Almonds help to regulate blood sugar levels.
The inclusion of almonds in a well-balanced diet showed positive effects on blood sugar levels as well as cardiovascular risk factors, according to Indian research conducted in 2017. This effect was due to an intake of whole almonds, which adds protein, total dietary fiber, mono- and polyunsaturated fatty acids, vitamin E, and potassium to the diet, improving its quality, without increasing energy intake (5).
Including almonds in a healthy diet may be good for persons with diabetes. To be safe, always be with your doctor before making dietary changes, particularly if you are using prescription medication.
In addition, almonds are a good source of magnesium, which is believed to help regulate blood sugar.
Almonds could be beneficial to the brain
Vitamin E, folate, and unsaturated fatty acids abound in almonds, as does the neuroprotective amino acid l-carnitine, making them an excellent source of these nutrients. Other micronutrients and phytochemicals of almonds are also related to brain-protective activity and the potential of reversing brain atrophy (3). However, animal research suggests that almond eating may improve memory; more human trials are needed to confirm this hypothesis in humans.
Almonds helps to improve intestinal health
It seems that eating almonds may be beneficial to one’s digestive system. Almonds contain 12.5 g of fibers per 100 g serving. Fibers are essential for a healthy gut microbiota, they have hypolipidemic activity and improve the intestinal function (1).
Is eating almonds safe for all?
Almonds should be avoided by anybody allergic to tree nuts. If you have an allergic response, you should consult your primary care physician right away. Anaphylaxis, a life-threatening response, should be treated as a medical emergency, and anybody experiencing it should seek urgent medical attention.
Whole nuts provide a choking hazard to youngsters, the elderly, and others who have difficulty swallowing. In addition, high oxalate content in nuts is believed to be one of contributing factors for kidney stone formation, but is related to excessive almond consumption (3).
Other FAQs about Almond that you may be interested in.
What happens if you eat expired almonds?
In this brief guide, we answered the query, “What are almonds good for?” and discussed some health benefits of almonds.
(1) Esfahlan, Ali Jahanban, Rashid Jamei, and Rana Jahanban Esfahlan. The importance of almond (Prunus amygdalus L.) and its by-products. Food chem, 2010, 120, 349-360.
(2) Kalita, Soumik, et al. Almonds and cardiovascular health: A review. Nutrients, 2018, 10, 468.
(3) Gorji, Narjes, Reihaneh Moeini, and Zahra Memariani. Almond, hazelnut and walnut, three nuts for neuroprotection in Alzheimer’s disease: A neuropharmacological review of their bioactive constituents. Pharmacol res, 2018, 129, 115-127.

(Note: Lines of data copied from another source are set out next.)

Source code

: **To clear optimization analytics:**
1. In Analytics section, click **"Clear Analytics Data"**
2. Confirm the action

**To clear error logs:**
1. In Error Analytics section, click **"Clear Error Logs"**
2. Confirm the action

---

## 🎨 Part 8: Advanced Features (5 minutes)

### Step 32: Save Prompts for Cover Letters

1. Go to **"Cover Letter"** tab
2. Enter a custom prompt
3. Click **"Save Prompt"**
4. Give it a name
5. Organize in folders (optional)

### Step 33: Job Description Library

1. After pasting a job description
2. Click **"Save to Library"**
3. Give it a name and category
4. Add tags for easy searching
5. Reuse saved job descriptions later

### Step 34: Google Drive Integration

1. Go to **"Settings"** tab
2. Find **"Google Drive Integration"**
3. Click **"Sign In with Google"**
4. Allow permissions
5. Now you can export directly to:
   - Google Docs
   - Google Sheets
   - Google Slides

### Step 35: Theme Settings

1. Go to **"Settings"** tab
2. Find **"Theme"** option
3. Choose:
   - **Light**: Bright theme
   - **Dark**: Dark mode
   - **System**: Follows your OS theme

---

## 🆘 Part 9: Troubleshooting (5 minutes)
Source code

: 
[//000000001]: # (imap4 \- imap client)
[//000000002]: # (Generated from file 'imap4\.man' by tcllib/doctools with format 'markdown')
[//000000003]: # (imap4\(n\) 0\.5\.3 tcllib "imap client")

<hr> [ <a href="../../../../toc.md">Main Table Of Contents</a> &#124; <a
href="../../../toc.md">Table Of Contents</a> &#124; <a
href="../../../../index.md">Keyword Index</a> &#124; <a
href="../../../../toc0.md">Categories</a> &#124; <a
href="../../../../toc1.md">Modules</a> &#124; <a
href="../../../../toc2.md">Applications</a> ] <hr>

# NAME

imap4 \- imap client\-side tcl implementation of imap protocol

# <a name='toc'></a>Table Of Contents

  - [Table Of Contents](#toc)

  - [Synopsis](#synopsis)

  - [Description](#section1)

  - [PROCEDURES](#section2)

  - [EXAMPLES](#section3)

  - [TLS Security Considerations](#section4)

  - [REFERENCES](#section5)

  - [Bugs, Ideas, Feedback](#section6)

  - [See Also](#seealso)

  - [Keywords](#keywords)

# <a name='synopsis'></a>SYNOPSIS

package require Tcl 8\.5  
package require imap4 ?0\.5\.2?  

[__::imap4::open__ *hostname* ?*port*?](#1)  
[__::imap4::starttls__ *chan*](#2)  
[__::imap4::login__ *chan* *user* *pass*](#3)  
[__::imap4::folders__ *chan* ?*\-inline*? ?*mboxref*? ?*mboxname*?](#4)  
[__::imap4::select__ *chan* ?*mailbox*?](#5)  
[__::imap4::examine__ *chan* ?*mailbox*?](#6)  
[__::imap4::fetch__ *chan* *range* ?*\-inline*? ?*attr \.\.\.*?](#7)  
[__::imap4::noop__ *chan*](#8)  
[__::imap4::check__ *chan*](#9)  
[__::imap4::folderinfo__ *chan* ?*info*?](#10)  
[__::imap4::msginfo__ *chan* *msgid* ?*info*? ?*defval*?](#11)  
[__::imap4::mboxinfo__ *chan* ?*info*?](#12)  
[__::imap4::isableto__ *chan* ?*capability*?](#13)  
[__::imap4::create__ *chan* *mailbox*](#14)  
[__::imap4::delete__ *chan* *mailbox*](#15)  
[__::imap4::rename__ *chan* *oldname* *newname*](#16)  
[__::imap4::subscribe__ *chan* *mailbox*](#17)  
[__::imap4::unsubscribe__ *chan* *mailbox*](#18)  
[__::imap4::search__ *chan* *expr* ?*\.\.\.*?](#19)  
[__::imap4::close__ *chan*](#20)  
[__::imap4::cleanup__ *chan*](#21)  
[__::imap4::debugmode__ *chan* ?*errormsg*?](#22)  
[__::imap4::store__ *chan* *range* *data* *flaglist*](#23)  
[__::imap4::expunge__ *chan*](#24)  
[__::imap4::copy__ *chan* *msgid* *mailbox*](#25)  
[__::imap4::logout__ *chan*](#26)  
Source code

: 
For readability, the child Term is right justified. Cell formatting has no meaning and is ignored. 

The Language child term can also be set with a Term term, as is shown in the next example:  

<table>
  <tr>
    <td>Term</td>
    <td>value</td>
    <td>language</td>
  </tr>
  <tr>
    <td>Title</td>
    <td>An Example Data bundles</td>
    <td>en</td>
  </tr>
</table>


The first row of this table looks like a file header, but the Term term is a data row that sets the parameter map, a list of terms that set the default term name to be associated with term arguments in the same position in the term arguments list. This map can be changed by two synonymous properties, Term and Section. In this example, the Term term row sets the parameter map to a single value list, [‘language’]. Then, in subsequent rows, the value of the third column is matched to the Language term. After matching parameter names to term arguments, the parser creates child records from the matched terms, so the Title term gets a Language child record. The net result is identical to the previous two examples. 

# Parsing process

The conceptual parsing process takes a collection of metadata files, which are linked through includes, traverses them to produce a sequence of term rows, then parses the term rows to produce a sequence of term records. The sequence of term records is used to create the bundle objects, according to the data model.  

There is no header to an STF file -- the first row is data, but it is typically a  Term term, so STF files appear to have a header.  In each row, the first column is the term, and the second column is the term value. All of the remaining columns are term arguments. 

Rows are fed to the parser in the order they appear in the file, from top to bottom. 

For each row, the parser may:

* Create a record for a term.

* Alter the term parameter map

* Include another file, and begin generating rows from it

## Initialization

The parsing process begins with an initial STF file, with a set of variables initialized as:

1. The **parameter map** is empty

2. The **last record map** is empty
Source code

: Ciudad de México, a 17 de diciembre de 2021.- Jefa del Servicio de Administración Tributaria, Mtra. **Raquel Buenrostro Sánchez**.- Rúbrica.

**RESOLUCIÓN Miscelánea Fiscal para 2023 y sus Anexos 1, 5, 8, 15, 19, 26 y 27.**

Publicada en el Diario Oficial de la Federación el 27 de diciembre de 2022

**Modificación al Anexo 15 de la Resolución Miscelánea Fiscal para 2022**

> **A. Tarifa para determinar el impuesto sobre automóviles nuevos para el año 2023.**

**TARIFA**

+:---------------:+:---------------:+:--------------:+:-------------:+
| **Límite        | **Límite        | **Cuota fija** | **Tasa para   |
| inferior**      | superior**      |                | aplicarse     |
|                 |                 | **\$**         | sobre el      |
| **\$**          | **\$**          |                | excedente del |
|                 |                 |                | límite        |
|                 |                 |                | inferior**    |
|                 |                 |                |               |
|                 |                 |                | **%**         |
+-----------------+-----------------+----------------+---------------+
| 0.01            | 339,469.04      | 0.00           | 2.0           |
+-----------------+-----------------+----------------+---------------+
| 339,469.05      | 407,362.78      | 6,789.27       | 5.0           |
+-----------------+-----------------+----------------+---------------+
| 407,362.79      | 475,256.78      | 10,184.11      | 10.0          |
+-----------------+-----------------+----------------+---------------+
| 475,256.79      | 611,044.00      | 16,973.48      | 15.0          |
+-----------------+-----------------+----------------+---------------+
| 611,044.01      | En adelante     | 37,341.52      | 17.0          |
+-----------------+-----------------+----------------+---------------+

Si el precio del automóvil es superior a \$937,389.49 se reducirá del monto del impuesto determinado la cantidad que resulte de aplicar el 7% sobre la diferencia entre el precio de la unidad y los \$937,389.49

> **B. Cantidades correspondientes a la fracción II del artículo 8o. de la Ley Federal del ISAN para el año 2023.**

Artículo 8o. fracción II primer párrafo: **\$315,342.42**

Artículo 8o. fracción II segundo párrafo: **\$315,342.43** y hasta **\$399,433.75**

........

(4) Tan, Sze Yen, and R. D. Mattes. Appetitive, dietary and health effects of almonds consumed with meals or as snacks: a randomized, controlled trial. Euro j clin nutr, 2013, 67, 1205-1214.
(5) Gulati, Seema, Anoop Misra, and Ravindra M. Pandey. Effect of almond supplementation on Glycemia and cardiovascular risk factors in Asian Indians in North India with type 2 diabetes mellitus: a 24–week study. Metab syndr rel dis, 2017, 15, 98-105.